Mulling on this, it means that the IdP will need

• an http client bean name to use

• An http client security parameters to use

• Idp.home (or the location of the file in dist

Also, because it would be good to share it that needs to go into a spring file that can be added to the command line’s ‘additiona spring files’. I’ll research this last (there must be one) but I’m not sure what the protocol is for adding the properties (for the first two) do I just slam them into idp.properties at an appropriate place and document them?

moving any hardcoded locations that “matter” into a property file that we load from the local dist/ tree.

That's nice. It aligns it very nicely with plugins (although I’m tempted to put the plugin -I plugin -L URLs into the same file. We already have a file called in there with the versions (current, previous) but I’m not sure I want to use that.
I think I’ll generate it programmatically in the installer rather than have it copied (which is just needless work)

do these checks at IdP startup and have that logged?

Why not? It comes with the same caveats as the plugin metrics but I can live with that

I have a half formed idea to pull a lot of this function into the IdP (to support metrics) and probably as far back as shib-shared-profile (so that the sop can just collect it). When I get my head out of the weeds I’ll start that,

I guess this brings to mind…are we, or could we, do these checks at IdP startup and have that logged? Maybe default on, have a property to turn it off.

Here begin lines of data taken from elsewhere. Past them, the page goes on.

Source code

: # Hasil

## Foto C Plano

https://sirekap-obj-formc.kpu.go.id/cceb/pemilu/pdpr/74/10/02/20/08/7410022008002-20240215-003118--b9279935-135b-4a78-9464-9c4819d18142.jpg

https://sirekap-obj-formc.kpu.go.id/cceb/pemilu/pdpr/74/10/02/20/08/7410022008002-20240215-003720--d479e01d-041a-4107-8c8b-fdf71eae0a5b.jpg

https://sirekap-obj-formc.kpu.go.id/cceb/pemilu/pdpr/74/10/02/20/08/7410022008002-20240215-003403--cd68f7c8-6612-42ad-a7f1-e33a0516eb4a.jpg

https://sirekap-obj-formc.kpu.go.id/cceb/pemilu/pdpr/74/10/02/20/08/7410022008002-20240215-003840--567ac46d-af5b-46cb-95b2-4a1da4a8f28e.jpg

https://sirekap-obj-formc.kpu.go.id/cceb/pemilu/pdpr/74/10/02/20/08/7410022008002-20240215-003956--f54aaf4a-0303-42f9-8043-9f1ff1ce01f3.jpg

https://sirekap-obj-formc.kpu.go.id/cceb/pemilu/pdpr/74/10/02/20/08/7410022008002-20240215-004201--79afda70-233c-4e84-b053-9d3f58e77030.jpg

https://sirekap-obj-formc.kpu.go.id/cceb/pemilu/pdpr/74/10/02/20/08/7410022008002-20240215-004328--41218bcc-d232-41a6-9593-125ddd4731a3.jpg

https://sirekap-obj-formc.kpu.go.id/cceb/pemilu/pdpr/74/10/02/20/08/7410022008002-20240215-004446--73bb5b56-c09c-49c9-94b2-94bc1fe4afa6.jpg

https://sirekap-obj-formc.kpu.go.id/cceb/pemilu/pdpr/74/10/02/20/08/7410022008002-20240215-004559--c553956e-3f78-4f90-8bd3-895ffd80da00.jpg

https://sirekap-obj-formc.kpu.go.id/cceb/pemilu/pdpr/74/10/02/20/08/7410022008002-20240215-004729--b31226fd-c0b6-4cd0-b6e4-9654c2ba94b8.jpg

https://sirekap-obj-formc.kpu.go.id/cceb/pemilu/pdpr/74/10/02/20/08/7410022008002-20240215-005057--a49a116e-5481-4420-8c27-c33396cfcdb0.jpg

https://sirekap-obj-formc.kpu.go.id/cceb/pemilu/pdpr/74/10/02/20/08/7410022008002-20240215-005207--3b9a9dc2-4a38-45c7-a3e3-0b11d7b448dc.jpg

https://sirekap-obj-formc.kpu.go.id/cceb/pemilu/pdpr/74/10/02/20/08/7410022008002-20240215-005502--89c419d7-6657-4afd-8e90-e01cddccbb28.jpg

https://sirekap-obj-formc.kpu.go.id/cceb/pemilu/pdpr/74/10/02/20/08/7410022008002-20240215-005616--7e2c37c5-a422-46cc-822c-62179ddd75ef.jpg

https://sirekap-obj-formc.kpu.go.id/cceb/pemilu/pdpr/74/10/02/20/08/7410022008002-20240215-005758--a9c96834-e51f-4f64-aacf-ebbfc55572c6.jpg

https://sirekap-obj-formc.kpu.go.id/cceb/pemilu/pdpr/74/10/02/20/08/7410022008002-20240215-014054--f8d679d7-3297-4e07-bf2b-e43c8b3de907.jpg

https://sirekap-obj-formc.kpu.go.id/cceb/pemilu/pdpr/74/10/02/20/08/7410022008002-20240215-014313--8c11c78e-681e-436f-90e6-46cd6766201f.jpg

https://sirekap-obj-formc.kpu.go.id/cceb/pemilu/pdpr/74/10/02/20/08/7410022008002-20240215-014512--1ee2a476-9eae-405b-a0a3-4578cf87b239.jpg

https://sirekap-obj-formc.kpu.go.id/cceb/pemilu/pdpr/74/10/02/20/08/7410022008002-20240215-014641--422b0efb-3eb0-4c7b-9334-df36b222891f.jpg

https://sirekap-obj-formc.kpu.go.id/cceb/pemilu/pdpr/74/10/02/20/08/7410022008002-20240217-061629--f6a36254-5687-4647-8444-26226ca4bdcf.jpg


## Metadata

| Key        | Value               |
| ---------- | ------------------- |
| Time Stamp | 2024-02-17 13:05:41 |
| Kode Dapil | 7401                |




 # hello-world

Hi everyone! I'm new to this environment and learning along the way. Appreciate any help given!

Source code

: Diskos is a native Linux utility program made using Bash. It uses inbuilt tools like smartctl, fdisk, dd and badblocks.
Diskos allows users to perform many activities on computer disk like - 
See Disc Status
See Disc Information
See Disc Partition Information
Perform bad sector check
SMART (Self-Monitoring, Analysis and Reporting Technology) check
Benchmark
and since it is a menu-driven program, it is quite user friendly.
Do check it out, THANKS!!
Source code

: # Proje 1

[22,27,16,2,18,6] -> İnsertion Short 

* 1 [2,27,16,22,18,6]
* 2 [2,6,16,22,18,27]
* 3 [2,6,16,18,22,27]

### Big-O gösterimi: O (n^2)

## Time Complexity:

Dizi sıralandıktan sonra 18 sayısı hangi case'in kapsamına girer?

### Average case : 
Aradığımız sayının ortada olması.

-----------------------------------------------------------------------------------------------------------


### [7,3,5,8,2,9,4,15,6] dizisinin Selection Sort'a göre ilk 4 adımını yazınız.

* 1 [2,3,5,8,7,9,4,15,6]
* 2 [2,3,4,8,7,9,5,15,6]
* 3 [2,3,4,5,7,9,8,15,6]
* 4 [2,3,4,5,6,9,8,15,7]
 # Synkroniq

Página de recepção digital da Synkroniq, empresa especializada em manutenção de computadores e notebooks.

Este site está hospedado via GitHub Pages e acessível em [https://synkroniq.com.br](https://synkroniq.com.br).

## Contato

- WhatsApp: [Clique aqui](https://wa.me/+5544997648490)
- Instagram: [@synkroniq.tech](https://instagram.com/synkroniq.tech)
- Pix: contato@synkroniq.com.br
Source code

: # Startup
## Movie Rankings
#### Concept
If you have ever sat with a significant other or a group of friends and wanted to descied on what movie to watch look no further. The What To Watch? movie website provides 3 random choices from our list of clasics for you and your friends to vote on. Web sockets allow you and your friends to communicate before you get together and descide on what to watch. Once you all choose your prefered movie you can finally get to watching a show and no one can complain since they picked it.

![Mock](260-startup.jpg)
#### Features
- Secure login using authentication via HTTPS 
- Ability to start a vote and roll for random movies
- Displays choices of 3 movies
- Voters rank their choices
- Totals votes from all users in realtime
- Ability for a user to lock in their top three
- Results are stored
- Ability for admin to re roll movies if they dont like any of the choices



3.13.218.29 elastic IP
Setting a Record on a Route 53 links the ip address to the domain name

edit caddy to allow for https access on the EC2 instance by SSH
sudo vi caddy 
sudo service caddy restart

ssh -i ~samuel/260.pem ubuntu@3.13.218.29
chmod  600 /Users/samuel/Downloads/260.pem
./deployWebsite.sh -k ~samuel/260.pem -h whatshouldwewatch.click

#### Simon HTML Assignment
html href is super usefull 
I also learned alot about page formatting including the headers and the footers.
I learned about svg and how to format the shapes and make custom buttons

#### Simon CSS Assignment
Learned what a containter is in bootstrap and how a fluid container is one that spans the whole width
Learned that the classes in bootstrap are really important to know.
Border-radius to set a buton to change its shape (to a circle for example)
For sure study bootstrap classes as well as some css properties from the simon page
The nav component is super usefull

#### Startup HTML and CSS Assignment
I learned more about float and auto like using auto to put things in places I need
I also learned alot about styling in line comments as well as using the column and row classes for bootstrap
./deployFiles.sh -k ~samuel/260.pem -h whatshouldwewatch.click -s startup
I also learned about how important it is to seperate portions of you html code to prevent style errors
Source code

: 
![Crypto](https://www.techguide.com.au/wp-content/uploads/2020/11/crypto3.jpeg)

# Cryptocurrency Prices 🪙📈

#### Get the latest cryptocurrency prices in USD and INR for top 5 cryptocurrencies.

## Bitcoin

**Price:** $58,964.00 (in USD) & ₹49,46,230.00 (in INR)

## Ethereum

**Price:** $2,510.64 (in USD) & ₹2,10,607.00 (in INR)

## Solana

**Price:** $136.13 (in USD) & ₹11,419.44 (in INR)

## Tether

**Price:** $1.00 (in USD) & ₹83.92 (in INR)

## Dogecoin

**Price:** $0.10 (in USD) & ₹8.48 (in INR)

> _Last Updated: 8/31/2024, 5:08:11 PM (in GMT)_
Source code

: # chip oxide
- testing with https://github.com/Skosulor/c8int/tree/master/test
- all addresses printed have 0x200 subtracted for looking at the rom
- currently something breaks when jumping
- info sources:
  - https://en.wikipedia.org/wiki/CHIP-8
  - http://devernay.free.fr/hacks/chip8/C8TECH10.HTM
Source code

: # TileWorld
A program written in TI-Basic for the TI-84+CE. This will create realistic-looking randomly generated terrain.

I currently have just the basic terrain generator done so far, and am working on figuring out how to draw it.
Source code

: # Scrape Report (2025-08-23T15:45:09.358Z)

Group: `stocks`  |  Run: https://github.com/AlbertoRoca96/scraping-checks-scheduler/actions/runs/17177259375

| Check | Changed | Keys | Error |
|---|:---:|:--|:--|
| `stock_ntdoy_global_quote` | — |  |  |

My inclination is I guess that we maybe consider moving any hardcoded locations that “matter” into a property file that we load from the local dist/ tree. That just means if the worst happens, there’s a place people could fix the URLs.

Aside from that, I guess the proposal is fine (I’d probably say idp-versions.properties and avoid multiple dots). It shouldn’t be hard to replicate something else into S3 though the upside here is a lot less.

Current state

Plugins carry their update locations (https://shibboleth.net/downloads/identity-provider/plugins/plugins.properties and http://plugins.shibboleth.net/plugins.properties)

These defaults are also baked into the plugin installer for the -I (install from id) and -L (list all) parameters

For this case

1. Are we happy to introduce a new “API” a downloadable file called “idp.versions.properties” ?

2. If so, where do we put it (“https://shibboleth.net/downloads/identity-provider/”) ?

3. And so we want it backed in AWS ?

4. Are we happy with the the current names for the plugins?

5. I will make up some API inside the installer for the defaults for both the IdP and plugins locations. (probably in idp-admin-api or impl?)

… and more

And hey presto there is the file!
(with delete on failure)

I have been borrowing plugin.properties (because it has all you need). It comes at the cost of polluting the properties name space.

So 100% agreed: yes, lets have a different location.

And again looking forward I would suggest that we start considering

• having idp.plugin.properties(as a symbolic link for plugin.properties, then over time we can move)

• have (say) idp.version.properties

• have (say) sp.plugin.properties and sp.version.properties

They can all live in the same git repo and use the same publication mechanism (can they?). I was going to suggest putting the keys there as well but no, we have a mechanism and a well known location for that.

This is getting slightly complicated so if the ideas haven’t settled down by Friday we can discuss then.

Meanwhile (using a borrowed & local plugin.properties and pretending to be V4.3.0

I meant the directory layout for the software (or were you planning to go to Nexus for the information?). Either way, none of that has been terribly stable over time. I was surmising we may need the equivalent of plugin.properties for the IdP itself.

Of course. You are talking about http://shibboleth.net/downloads/PGP_KEYS

yes. Lets make that something that is

• Overridable on the command line and

• Architectured as being better than a static final private string KEY_LOCATION

suggestions ? I could almost support having it only available as a parameter

Well yes and no. The “hardwired path” ship sort of failed when we added -L (list available) and -I (install from Id) qualifiers to the plugin command, sure they can be changed with each IdP release, but so that the update command.

Actually, it sailed as soon as we shipped our first plugin with that URL inside it - we cannot move from there quickly without a good plan (which gives us a chance to move the IdP foward).

I’m disinclined to make the IdP pretend to be a plugin because then we need to stop it being installable via the plugin command - and I am guessing you didn’t either, but we could always have the URLs available elsewhere (even just as a static List<URL> somewhere which would be a reasonable compromise.

Also, the command line (obviously) has a --updateUrl qualifier - like the plugin command has.

Finally, I’m not 100% wedded to the idea of doing this, but I thought I'd kick the wheels and see where we ended up.